NASCAR officials intend to "detune" the cooling systems used on the Chevrolet, Dodge, Ford and Toyota race cars, downsizing radiators from five gallons to two gallons; they'll also downsize accumulators (overflow cans) from one gallon to a half-gallon, the technical bulletin said.

Teams will have softer springs on the cars, will run a smaller rear spoiler and a slightly larger restrictor plate than last year of 29/32-inch. Darby and Pemberton believe the smaller radiators and accumulators will make the cooling systems less efficient and will stop cars from running tandem in the draft, forcing them to spend more time in fresh air in order to keep temps lower.

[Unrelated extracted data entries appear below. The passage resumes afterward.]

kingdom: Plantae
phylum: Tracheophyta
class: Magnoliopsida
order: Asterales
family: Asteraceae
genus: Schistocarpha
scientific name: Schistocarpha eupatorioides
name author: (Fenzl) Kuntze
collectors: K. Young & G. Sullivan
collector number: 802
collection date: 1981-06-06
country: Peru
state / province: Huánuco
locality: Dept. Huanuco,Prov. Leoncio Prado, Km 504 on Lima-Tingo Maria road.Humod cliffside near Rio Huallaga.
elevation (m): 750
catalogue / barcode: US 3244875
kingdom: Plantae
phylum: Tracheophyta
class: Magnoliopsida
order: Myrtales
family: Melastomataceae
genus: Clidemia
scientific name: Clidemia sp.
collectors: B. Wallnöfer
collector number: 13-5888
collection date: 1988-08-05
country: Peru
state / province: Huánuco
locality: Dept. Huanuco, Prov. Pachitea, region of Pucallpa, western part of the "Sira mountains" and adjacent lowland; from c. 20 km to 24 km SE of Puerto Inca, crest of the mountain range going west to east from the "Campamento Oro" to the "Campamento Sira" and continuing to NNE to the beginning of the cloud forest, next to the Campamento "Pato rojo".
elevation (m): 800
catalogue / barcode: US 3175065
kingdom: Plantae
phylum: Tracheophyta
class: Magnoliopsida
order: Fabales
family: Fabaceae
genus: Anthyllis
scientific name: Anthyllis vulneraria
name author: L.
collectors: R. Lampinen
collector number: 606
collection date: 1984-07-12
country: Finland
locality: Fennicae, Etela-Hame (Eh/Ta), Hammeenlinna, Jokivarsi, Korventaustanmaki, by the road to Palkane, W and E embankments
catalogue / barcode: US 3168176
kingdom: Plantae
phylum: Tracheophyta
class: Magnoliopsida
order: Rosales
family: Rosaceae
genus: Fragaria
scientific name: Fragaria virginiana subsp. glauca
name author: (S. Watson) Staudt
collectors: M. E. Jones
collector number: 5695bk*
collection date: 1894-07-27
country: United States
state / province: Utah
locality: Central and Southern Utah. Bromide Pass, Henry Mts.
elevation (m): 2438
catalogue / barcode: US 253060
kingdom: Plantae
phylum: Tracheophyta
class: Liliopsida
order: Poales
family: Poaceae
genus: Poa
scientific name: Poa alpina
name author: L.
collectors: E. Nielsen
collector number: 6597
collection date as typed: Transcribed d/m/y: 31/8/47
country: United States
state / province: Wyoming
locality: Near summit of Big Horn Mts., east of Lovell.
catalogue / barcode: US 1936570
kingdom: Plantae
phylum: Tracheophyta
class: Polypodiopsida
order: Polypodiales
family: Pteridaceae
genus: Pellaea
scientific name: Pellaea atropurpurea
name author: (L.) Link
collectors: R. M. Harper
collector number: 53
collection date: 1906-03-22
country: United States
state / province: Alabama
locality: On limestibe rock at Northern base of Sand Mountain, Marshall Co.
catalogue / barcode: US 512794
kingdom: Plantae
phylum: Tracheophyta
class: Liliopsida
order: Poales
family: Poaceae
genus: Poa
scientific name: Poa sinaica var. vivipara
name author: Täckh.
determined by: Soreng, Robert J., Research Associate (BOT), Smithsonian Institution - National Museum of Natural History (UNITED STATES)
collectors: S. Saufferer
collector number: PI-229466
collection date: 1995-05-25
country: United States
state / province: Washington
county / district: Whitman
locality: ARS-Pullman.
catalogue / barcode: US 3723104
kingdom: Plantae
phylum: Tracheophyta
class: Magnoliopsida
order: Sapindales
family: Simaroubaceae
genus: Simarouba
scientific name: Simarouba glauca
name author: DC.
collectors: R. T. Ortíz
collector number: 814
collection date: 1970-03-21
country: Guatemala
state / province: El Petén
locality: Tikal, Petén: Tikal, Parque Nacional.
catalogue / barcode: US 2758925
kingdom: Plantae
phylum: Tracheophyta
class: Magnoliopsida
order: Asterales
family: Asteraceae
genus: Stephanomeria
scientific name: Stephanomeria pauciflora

Recent Daytona and Talladega races have been festivals of drafting. Last year, in particular it appeared drivers were making deals to find a dance partner--and only one, not the two or three or more partners they'd had in the past--to effect drafting.

They would ride the banks together, pit together--was this a marriage or a race?--and trade positions of pushing a car or being pushed as temperatures rose and fell on the engine. This made for record lead changes, but seemed artificial at best. Fans recognized the lack of true racing throughout the field and showed their displeasure by staying away and complaining to NASCAR.

Still, finishes like rookie Trevor Bayne's final-lap dash in the Daytona 500 last February and Jimmie Johnson's last gasp victory at Talladega in April were spectacular, as was David Ragan's first win at Daytona in July and Clint Bowyer's win on the 'Dega 2.66-mile banks in October.

Teams will have a chance to test the new specifications on January 12-14 at Daytona before returning for Speed Week on February 17th.

The effect on engines remains to be seen, but the smaller radiator and accumulator should force crews to adopt new manners of dealing with a lack of cooling at the front of their cars in order to allow some drafting schemes, which have been part of NASCAR's racing culture.